Звуки ударов, вновь визг Изварина:
— Не знаешь?! А ведь его ещё вчера в посёлке видели!
Сильные удары… Снова вопрос:
— Не вспомнил?
Молчание. Тяжёлое Сашино дыхание. Взвизг Изварина:
— Ну ничего, у нас в участке всё вспомнишь. Мы из тебя все жилы вытянем! Увести его!
Михаил сидел в темноте и, не сознавая того, грыз ногти. Его бил озноб, и не только от холода, но и от осознания того, что, если он и выживет, то очень тяжело будет ему жить с этим воспоминанием.

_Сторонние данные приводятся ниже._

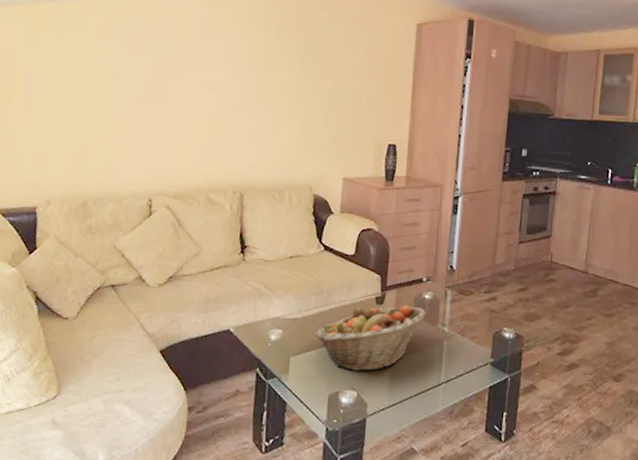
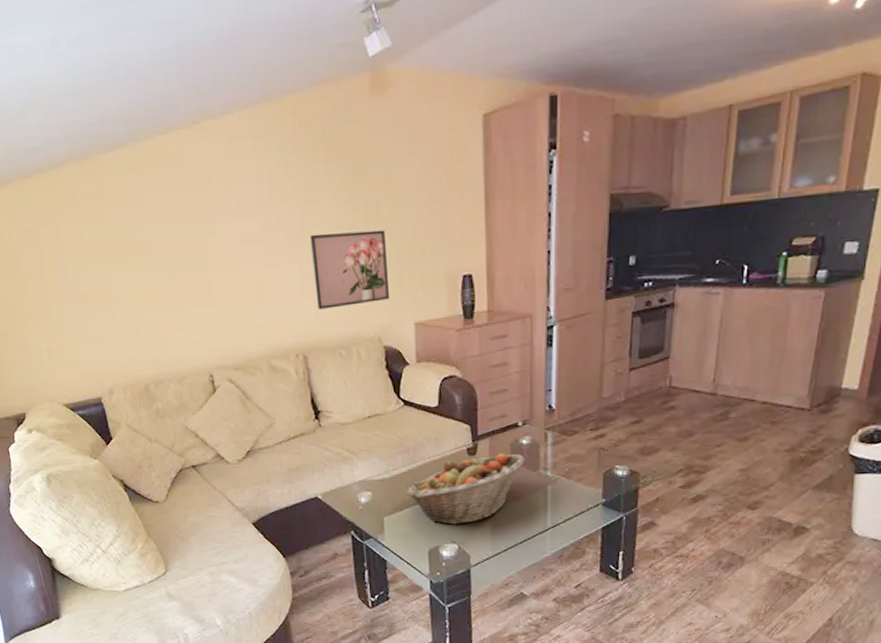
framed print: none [260,91,328,156] -> present [310,229,390,309]

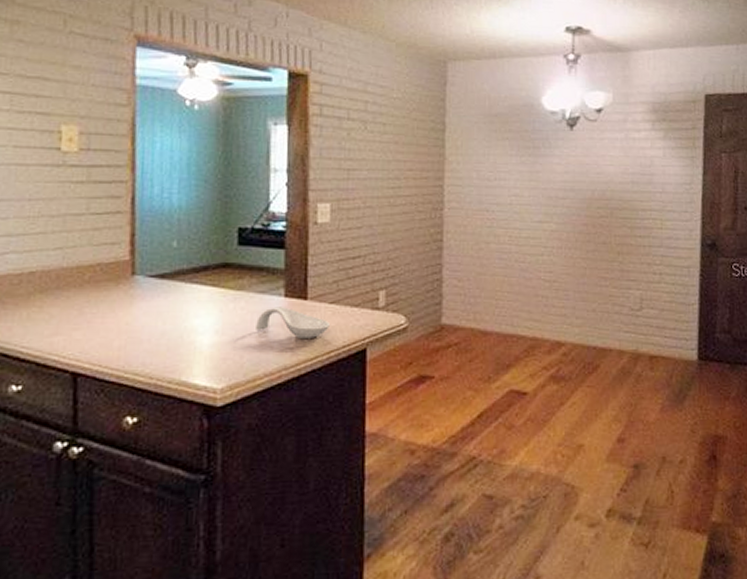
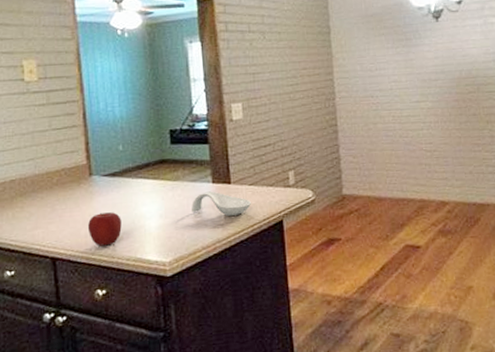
apple: none [123,322,167,363] -> present [88,212,122,246]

В полиции Саше отрубили обе руки и выкололи глаза, но он ничего не сказал про своего старшего брата.
* * *
Это были очень тёмные дни. Даже тогда, когда должно было светить солнце — в морозном воздухе разливался сероватый сумрак. Ну а сами ночи были такими нескончаемо длинными…
Вот в дверь дома Пегливановых раздался робкий стук. Майя бросилась открывать; но её окрикнула мать:
— Куда же ты, донечка? Ведь это могут быть полицаи. Дай-ка я сама открою.
— Нет, мама, это Шура Дубровина. Ведь я по звуку могу определить — это она, это Шурочка так стучит.
Майя распахнула дверь, и увидела, что на пороге действительно стоит Шура Дубровина, которая в эти страшные дни часто заходила к ним, и проводила у Пегливановых многие часы, а то и ночевать оставалась.
Подруги крепко обнялись, и Майя, едва сдерживая слёзы, говорила:
— Ты бы поосторожней, Шура, ходила. Сейчас на улицу лучше и не выглядывать. Ведь ты знаешь, что в городе творится: сплошные аресты…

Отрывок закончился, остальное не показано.